Dataset records:
*** Begin section ***

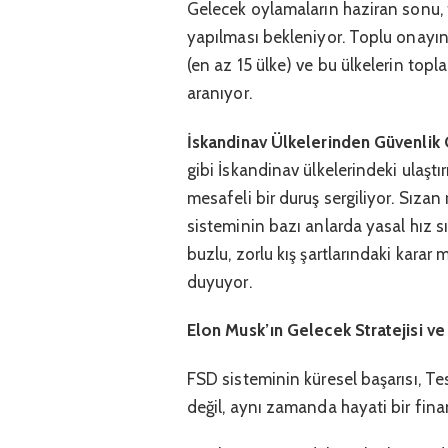
Gelecek oylamaların haziran sonu,
yapılması bekleniyor. Toplu onayın 
(en az 15 ülke) ve bu ülkelerin top
aranıyor.
İskandinav Ülkelerinden Güvenlik Ç
gibi İskandinav ülkelerindeki ulaştır
mesafeli bir duruş sergiliyor. Sıza
sisteminin bazı anlarda yasal hız s
buzlu, zorlu kış şartlarındaki karar
duyuyor.
Elon Musk’ın Gelecek Stratejisi v
FSD sisteminin küresel başarısı, Te
değil, aynı zamanda hayati bir fin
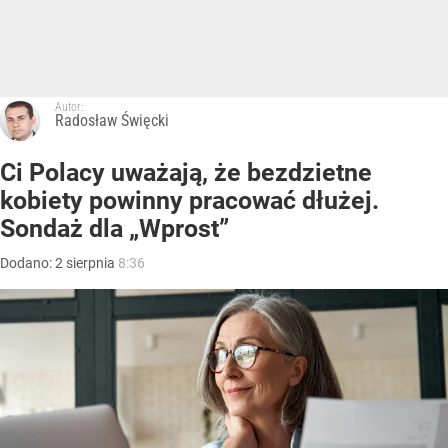
Autor:
Radosław Święcki
Ci Polacy uważają, że bezdzietne
kobiety powinny pracować dłużej.
Sondaż dla „Wprost”
Dodano:
2
sierpnia
8:36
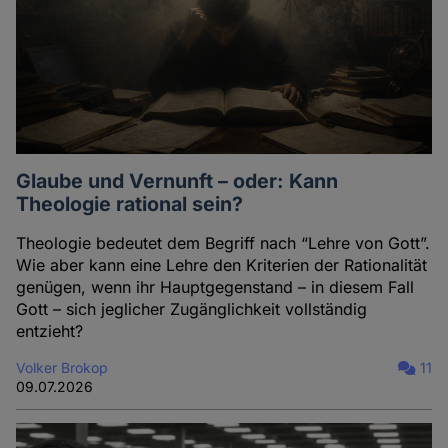
Glaube und Vernunft – oder: Kann
Theologie rational sein?
Theologie bedeutet dem Begriff nach “Lehre von Gott”.
Wie aber kann eine Lehre den Kriterien der Rationalität
genügen, wenn ihr Hauptgegenstand – in diesem Fall
Gott – sich jeglicher Zugänglichkeit vollständig
entzieht?
Volker Brokop
11
09.07.2026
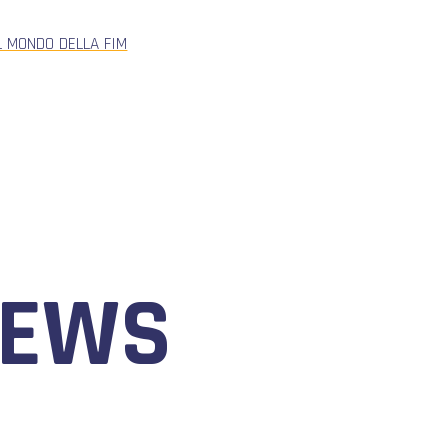
L MONDO DELLA FIM
NEWS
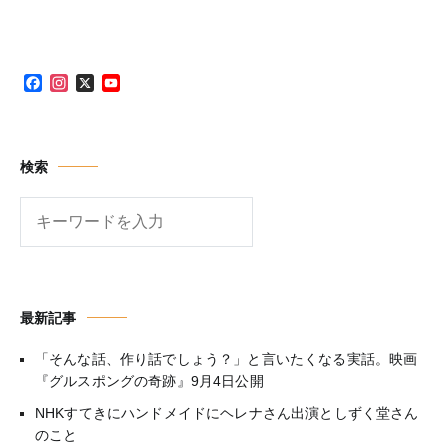
Facebook
Instagram
X
YouTube
Channel
検索
検
索
最新記事
「そんな話、作り話でしょう？」と言いたくなる実話。映画
『グルスポングの奇跡』9月4日公開
NHKすてきにハンドメイドにヘレナさん出演としずく堂さん
のこと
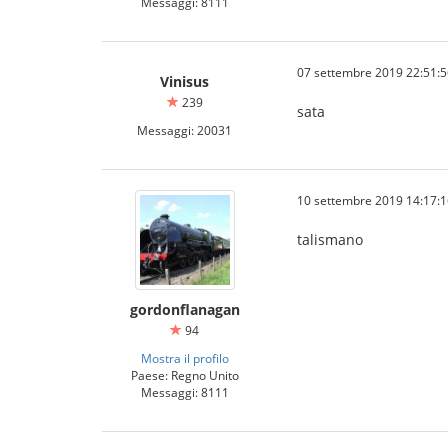
Messaggi: 8111
07 settembre 2019 22:51:5
Vinisus
239
sata
Messaggi: 20031
10 settembre 2019 14:17:1
talismano
gordonflanagan
94
Mostra il profilo
Paese: Regno Unito
Messaggi: 8111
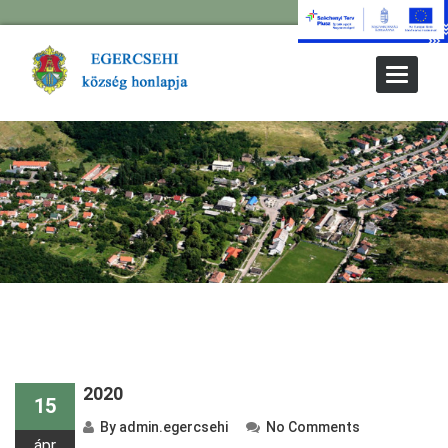
Toggle
Navigat
2020
15
By
admin.egercsehi
No Comments
ápr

*** End section ***

Give back exactly the lines from the one that contains "sisteminin bazı anlarda yasal hız s" to the final line of the data above, both included, with all pictures removed.

sisteminin bazı anlarda yasal hız s
buzlu, zorlu kış şartlarındaki karar
duyuyor.
Elon Musk’ın Gelecek Stratejisi v
FSD sisteminin küresel başarısı, Te
değil, aynı zamanda hayati bir fin
Autor:
Radosław Święcki
Ci Polacy uważają, że bezdzietne
kobiety powinny pracować dłużej.
Sondaż dla „Wprost”
Dodano:
2
sierpnia
8:36
Glaube und Vernunft – oder: Kann
Theologie rational sein?
Theologie bedeutet dem Begriff nach “Lehre von Gott”.
Wie aber kann eine Lehre den Kriterien der Rationalität
genügen, wenn ihr Hauptgegenstand – in diesem Fall
Gott – sich jeglicher Zugänglichkeit vollständig
entzieht?
Volker Brokop
11
09.07.2026
L MONDO DELLA FIM
NEWS
Facebook
Instagram
X
YouTube
Channel
検索
検
索
最新記事
「そんな話、作り話でしょう？」と言いたくなる実話。映画
『グルスポングの奇跡』9月4日公開
NHKすてきにハンドメイドにヘレナさん出演としずく堂さん
のこと
Messaggi: 8111
07 settembre 2019 22:51:5
Vinisus
239
sata
Messaggi: 20031
10 settembre 2019 14:17:1
talismano
gordonflanagan
94
Mostra il profilo
Paese: Regno Unito
Messaggi: 8111
Toggle
Navigat
2020
15
By
admin.egercsehi
No Comments
ápr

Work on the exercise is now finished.